As Kepesh admits to the unnamed confidante to whom this monologue is addressed, he cannot fully understand what he sees in this woman, because Consuela has no brain, and is no match for the wild women who failed to get their claws into him during the earlier stages of the revolution. She is so matter-of-fact about her right to pleasure that you'd think it was guaranteed by the Declaration of Independence. She's athletic, but soulless in bed. “When she was first sucking me,” he recalls, “she would move her head with a relentless rat-a-tat-tat rapidity—it was impossible not to come much sooner than I wanted to, but then, the instant I began coming, she abruptly stopped and received it like an open drain. I could have been coming into a wastepaper basket.” So he tries to bring out the animal in her. And, in just a few quick lessons, he succeeds. But the joke's on him, because it is the animal in her that makes him feel his age. It will be other, younger men who enjoy the fruits of his tutorial. The young man he sees most clearly in his jealous fantasies is himself at 25.
To his horror, he finds himself thinking of her—and him—incessantly. The killing fantasies continue unabated after the end of the affair. He takes up the piano, hoping to pound her and him and it out of his brain. But then, on millennium eve, when he is sitting at home minding his own business, the phone rings and …

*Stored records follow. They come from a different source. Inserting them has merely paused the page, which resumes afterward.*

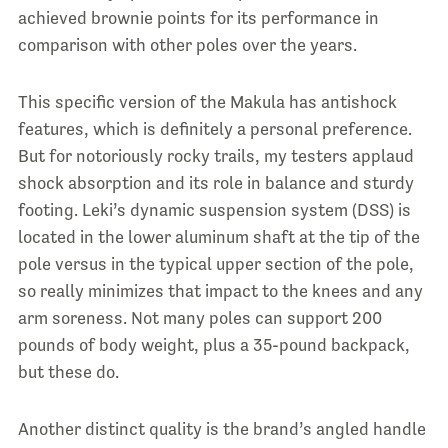
achieved brownie points for its performance in
comparison with other poles over the years.
This specific version of the Makula has antishock
features, which is definitely a personal preference.
But for notoriously rocky trails, my testers applaud
shock absorption and its role in balance and sturdy
footing. Leki’s dynamic suspension system (DSS) is
located in the lower aluminum shaft at the tip of the
pole versus in the typical upper section of the pole,
so really minimizes that impact to the knees and any
arm soreness. Not many poles can support 200
pounds of body weight, plus a 35-pound backpack,
but these do.
Another distinct quality is the brand’s angled handle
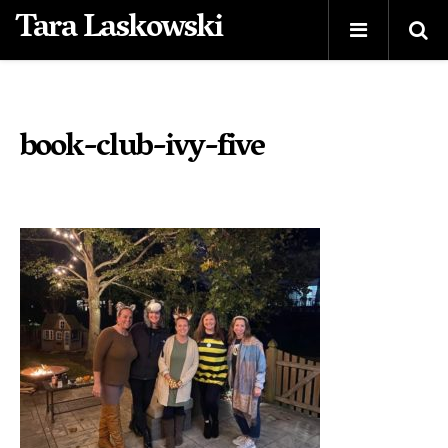
Tara Laskowski
book-club-ivy-five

She is not the only one to try to break down his defences. There are other invaders, all of whom answer to a god he cannot fathom. There is the witty, gutsy, fortysomething lover who was also a lover back in the Sixties, and whose body now takes up “more space than it used to.” This he understands: “Two divorces, no children, a demanding, high-paying job requiring lots of overseas travel—all that adds up to another 35 pounds.” He is man enough to accept her back into his bed. So why does she mind that she is not the only one?
The biggest mystery is Kepesh's son, who hates his father's guts. He married early and had four children, perhaps to prove he was a different sort of animal from his father. At 42, he becomes an adulterer. He refuses to leave his marriage, but is not willing to keep the affair a secret. Instead, he flies down to Florida for the day with the girlfriend, to meet and be blessed by her extended family. His father is perplexed. Why is this son of his so keen to trade in “the little prison that is his current marriage” for a “maximum security facility”?
The son won't say. Instead, he writes to his father to tell him how ridiculous he looks: “The long pageboy of important hair, the turkey wattle half hidden behind the fancy foulard—when will you begin to rouge your cheeks. Herr Aschenbach?” There is no room for forgiveness, no moment at which Kepesh and his son come to terms with each other. Both remain locked inside the theories that made them. They do not dare ask themselves if they are defending themselves with lies, because without these lies they are nothing. They signify nothing, but that is sort of the point. To pass moral judgement on the characters, or to complain (as a number of US critics did) that this book is not “big enough”, is to misread Roth's intentions. It is not wimmin or puritanism or politically correct feminism he is railing against: it is death. And death is winning. But not quite yet. This is a vicious, furious book, unapologetically not of this age and—even by the standards of the other age—in execrable taste. But it is also horribly funny and unflinchingly honest—and just the right size for what it is.